--- What is being asked ---
Revise the data below by replacing "chart" with "graph" and keeping everything else unchanged. Leave the pictures out of your answer.
Start of Exercise input
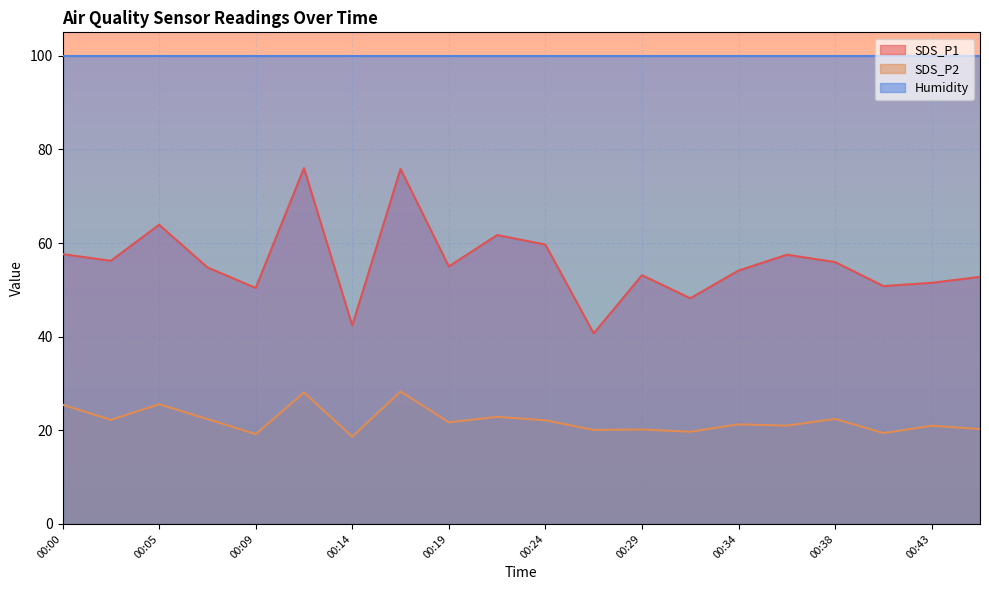

What is the value of the SDS_P2 point at the 17th from the left?

22.4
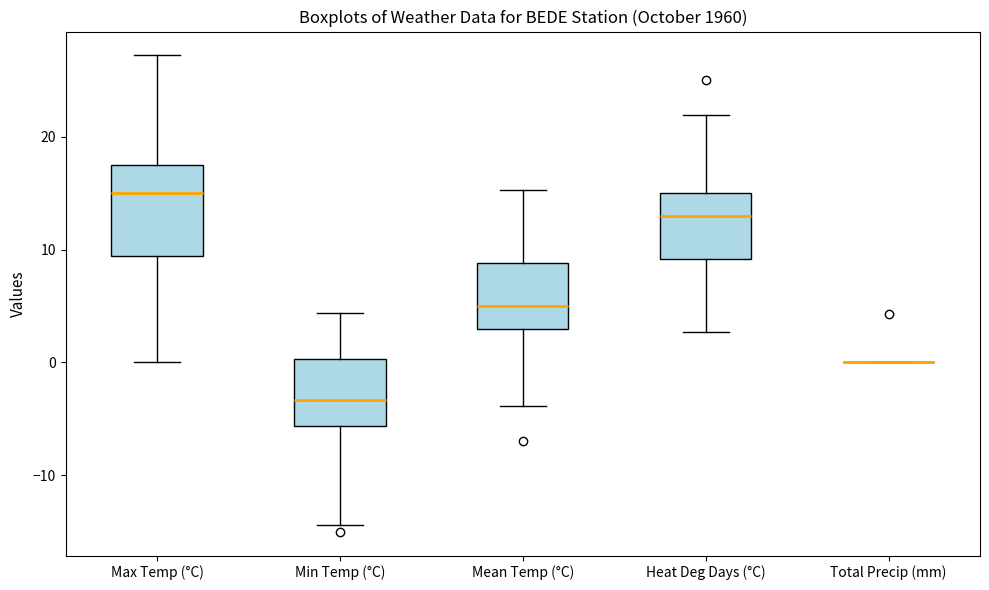

Comparing the boxes themselves (not the whiskers), which one is the tallest?

Max Temp (°C)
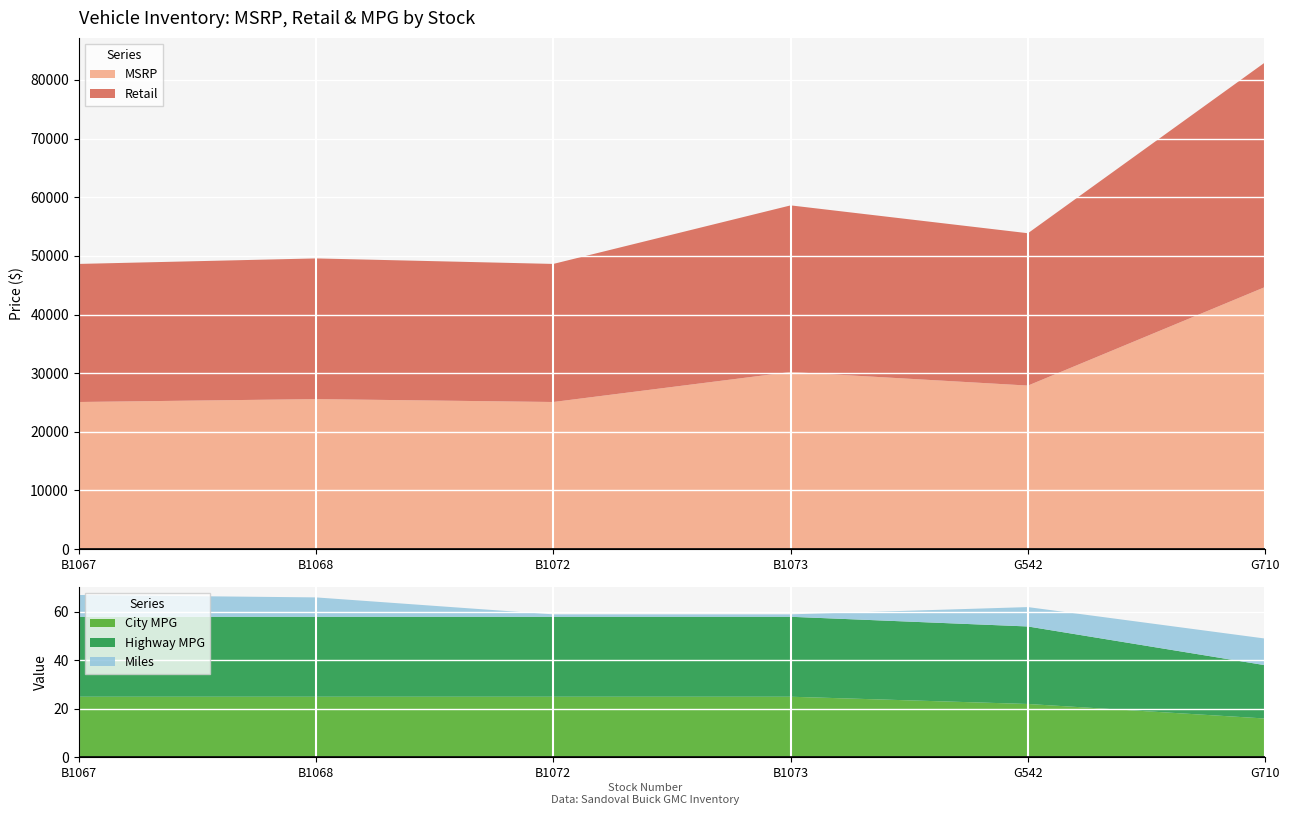

Reading left to right, extract all data points from this chart.

MSRP: 25085	25580	25085	30205	27885	44700
Retail: 23541	23985	23541	28402	25974	38312
Miles: 9	8	1	1	8	11
City MPG: 25	25	25	25	22	16
Highway MPG: 33	33	33	33	32	22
End of Exercise input
--- Response ---
What is the value of the SDS_P2 point at the 17th from the left?

22.4

Comparing the boxes themselves (not the whiskers), which one is the tallest?

Max Temp (°C)

Reading left to right, extract all data points from this graph.

MSRP: 25085	25580	25085	30205	27885	44700
Retail: 23541	23985	23541	28402	25974	38312
Miles: 9	8	1	1	8	11
City MPG: 25	25	25	25	22	16
Highway MPG: 33	33	33	33	32	22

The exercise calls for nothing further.